═════ Dataset ═════

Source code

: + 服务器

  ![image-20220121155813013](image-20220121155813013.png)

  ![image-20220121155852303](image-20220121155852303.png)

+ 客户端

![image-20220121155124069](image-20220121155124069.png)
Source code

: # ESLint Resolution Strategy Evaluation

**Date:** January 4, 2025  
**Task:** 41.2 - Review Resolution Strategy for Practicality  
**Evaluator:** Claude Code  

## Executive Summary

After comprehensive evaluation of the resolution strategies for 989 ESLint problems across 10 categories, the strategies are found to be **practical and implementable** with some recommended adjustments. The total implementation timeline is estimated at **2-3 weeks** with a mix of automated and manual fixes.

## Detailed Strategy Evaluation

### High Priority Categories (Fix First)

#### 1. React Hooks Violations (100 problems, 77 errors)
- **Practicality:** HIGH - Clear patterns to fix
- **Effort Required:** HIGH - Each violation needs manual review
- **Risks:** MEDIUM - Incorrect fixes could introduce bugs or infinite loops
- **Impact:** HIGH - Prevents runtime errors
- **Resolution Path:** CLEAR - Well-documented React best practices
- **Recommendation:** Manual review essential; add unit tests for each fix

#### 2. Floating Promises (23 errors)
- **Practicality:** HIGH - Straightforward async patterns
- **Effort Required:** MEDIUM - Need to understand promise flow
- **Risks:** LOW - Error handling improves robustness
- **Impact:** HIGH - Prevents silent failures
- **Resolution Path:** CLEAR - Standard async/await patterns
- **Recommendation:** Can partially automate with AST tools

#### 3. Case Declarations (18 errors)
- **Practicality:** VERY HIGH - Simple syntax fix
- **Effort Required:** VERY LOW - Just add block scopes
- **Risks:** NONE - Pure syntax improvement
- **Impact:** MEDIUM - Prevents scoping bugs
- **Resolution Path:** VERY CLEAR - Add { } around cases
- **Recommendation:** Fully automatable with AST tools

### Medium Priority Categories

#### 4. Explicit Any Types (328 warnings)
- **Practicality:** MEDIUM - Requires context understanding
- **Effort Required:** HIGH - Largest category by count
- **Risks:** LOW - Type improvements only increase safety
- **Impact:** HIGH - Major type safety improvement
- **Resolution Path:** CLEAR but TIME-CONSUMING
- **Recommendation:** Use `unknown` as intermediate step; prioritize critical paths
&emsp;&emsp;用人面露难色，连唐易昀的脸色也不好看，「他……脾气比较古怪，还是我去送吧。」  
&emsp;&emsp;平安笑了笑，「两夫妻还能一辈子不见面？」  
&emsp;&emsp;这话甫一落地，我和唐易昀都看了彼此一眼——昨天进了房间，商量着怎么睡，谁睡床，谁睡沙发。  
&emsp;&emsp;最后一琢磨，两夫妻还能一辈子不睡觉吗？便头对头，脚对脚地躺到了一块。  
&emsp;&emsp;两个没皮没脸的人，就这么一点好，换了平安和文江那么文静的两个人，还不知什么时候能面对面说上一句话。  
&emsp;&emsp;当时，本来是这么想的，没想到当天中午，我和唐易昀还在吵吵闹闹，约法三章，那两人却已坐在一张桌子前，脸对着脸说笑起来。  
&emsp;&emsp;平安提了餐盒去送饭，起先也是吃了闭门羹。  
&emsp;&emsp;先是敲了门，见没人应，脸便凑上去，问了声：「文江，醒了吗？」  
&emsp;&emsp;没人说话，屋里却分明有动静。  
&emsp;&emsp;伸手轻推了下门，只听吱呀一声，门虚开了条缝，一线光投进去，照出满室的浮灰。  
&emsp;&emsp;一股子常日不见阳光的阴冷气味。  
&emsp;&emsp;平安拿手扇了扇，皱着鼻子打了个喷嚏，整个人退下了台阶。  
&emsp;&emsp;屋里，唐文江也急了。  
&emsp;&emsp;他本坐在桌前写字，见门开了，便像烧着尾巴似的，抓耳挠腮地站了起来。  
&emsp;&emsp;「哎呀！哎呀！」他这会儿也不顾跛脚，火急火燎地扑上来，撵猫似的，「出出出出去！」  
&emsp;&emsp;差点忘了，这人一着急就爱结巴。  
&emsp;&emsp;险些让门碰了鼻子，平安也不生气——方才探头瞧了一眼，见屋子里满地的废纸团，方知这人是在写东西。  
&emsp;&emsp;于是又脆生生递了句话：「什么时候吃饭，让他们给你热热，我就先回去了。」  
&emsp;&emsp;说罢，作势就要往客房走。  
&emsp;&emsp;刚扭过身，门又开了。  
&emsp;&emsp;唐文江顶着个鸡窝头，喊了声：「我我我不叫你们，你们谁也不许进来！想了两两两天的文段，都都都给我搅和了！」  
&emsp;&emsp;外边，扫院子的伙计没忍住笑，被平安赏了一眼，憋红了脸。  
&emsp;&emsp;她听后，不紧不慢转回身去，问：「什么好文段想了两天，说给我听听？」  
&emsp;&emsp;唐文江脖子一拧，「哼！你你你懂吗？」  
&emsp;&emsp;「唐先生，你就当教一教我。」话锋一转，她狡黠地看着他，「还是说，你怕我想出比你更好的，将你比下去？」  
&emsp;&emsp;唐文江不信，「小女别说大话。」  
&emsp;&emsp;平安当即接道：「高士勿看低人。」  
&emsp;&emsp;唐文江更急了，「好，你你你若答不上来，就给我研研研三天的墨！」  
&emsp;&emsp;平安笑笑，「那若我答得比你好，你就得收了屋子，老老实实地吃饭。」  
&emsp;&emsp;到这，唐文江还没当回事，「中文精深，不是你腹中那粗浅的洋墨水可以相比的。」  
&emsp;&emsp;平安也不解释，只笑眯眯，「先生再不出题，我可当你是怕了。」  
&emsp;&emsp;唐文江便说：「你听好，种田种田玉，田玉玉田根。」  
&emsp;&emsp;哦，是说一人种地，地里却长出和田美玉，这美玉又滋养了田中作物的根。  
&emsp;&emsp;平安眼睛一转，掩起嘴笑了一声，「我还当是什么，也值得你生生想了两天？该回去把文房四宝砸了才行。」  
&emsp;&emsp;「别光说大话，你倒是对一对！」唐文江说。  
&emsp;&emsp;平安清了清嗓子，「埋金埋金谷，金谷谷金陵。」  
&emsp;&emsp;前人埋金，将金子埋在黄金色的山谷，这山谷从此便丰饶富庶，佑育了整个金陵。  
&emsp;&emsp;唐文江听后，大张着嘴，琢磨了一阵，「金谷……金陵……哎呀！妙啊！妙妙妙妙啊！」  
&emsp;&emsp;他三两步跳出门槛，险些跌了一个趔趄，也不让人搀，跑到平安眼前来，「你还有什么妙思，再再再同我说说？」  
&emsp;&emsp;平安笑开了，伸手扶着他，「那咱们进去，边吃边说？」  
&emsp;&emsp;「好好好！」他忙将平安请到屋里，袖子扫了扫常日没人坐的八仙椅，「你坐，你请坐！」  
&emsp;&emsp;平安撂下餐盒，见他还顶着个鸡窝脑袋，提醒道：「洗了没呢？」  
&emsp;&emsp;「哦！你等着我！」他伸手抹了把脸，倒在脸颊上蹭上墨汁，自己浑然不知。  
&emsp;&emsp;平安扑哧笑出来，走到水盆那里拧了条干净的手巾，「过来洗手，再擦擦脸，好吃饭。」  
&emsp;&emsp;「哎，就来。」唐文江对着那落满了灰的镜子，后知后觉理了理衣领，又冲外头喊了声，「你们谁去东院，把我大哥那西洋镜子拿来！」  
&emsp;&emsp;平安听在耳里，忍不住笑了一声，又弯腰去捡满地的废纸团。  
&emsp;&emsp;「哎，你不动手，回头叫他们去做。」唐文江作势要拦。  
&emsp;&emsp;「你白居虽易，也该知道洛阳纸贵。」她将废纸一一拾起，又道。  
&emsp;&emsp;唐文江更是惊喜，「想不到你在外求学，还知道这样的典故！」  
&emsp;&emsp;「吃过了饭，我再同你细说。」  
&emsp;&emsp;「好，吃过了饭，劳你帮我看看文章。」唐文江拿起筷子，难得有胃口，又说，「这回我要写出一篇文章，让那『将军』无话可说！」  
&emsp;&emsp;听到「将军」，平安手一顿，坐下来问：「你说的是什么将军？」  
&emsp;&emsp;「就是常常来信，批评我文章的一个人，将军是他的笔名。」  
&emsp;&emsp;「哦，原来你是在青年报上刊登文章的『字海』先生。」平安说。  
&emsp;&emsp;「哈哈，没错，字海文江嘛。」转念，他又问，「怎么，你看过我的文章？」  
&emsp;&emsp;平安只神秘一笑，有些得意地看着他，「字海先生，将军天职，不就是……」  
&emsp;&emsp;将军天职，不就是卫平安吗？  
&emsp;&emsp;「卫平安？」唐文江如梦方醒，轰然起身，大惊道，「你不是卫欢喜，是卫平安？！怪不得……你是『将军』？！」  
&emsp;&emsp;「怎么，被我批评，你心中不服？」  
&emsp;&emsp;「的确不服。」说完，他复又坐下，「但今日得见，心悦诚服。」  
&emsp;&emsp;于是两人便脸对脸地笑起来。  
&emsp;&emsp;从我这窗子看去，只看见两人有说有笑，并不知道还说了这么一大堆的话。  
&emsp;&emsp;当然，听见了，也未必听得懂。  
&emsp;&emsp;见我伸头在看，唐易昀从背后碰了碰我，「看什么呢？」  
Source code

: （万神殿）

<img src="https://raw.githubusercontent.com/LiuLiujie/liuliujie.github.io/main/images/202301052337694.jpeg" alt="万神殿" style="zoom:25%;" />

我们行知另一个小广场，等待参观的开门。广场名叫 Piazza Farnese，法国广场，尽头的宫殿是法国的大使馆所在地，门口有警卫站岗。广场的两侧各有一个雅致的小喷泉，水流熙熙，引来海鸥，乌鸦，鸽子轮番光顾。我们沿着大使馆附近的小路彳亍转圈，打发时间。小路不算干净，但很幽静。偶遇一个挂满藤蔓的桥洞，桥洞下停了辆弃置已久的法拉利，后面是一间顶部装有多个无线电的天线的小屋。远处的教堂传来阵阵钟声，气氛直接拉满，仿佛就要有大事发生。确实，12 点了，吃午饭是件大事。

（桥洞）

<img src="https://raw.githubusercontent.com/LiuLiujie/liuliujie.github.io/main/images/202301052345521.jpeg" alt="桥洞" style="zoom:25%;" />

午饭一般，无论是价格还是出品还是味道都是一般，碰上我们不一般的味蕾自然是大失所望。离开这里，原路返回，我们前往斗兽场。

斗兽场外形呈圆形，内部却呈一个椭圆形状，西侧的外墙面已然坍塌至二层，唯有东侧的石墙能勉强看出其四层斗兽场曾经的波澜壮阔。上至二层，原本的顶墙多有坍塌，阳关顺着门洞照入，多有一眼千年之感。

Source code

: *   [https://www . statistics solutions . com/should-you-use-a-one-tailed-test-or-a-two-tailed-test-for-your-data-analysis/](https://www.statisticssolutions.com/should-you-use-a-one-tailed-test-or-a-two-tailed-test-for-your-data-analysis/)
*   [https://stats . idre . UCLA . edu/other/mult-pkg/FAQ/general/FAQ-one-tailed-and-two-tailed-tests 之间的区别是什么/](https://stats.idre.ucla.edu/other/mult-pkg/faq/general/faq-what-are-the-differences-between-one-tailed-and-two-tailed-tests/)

═════

◆ **Task statement**:
Give back, verbatim, the lines from the top of the entries above through the line containing "- **Resolution Path:** CLEAR but".

◆ **Solution**:
Source code

: + 服务器

  ![image-20220121155813013](image-20220121155813013.png)

  ![image-20220121155852303](image-20220121155852303.png)

+ 客户端

![image-20220121155124069](image-20220121155124069.png)
Source code

: # ESLint Resolution Strategy Evaluation

**Date:** January 4, 2025  
**Task:** 41.2 - Review Resolution Strategy for Practicality  
**Evaluator:** Claude Code  

## Executive Summary

After comprehensive evaluation of the resolution strategies for 989 ESLint problems across 10 categories, the strategies are found to be **practical and implementable** with some recommended adjustments. The total implementation timeline is estimated at **2-3 weeks** with a mix of automated and manual fixes.

## Detailed Strategy Evaluation

### High Priority Categories (Fix First)

#### 1. React Hooks Violations (100 problems, 77 errors)
- **Practicality:** HIGH - Clear patterns to fix
- **Effort Required:** HIGH - Each violation needs manual review
- **Risks:** MEDIUM - Incorrect fixes could introduce bugs or infinite loops
- **Impact:** HIGH - Prevents runtime errors
- **Resolution Path:** CLEAR - Well-documented React best practices
- **Recommendation:** Manual review essential; add unit tests for each fix

#### 2. Floating Promises (23 errors)
- **Practicality:** HIGH - Straightforward async patterns
- **Effort Required:** MEDIUM - Need to understand promise flow
- **Risks:** LOW - Error handling improves robustness
- **Impact:** HIGH - Prevents silent failures
- **Resolution Path:** CLEAR - Standard async/await patterns
- **Recommendation:** Can partially automate with AST tools

#### 3. Case Declarations (18 errors)
- **Practicality:** VERY HIGH - Simple syntax fix
- **Effort Required:** VERY LOW - Just add block scopes
- **Risks:** NONE - Pure syntax improvement
- **Impact:** MEDIUM - Prevents scoping bugs
- **Resolution Path:** VERY CLEAR - Add { } around cases
- **Recommendation:** Fully automatable with AST tools

### Medium Priority Categories

#### 4. Explicit Any Types (328 warnings)
- **Practicality:** MEDIUM - Requires context understanding
- **Effort Required:** HIGH - Largest category by count
- **Risks:** LOW - Type improvements only increase safety
- **Impact:** HIGH - Major type safety improvement
- **Resolution Path:** CLEAR but TIME-CONSUMING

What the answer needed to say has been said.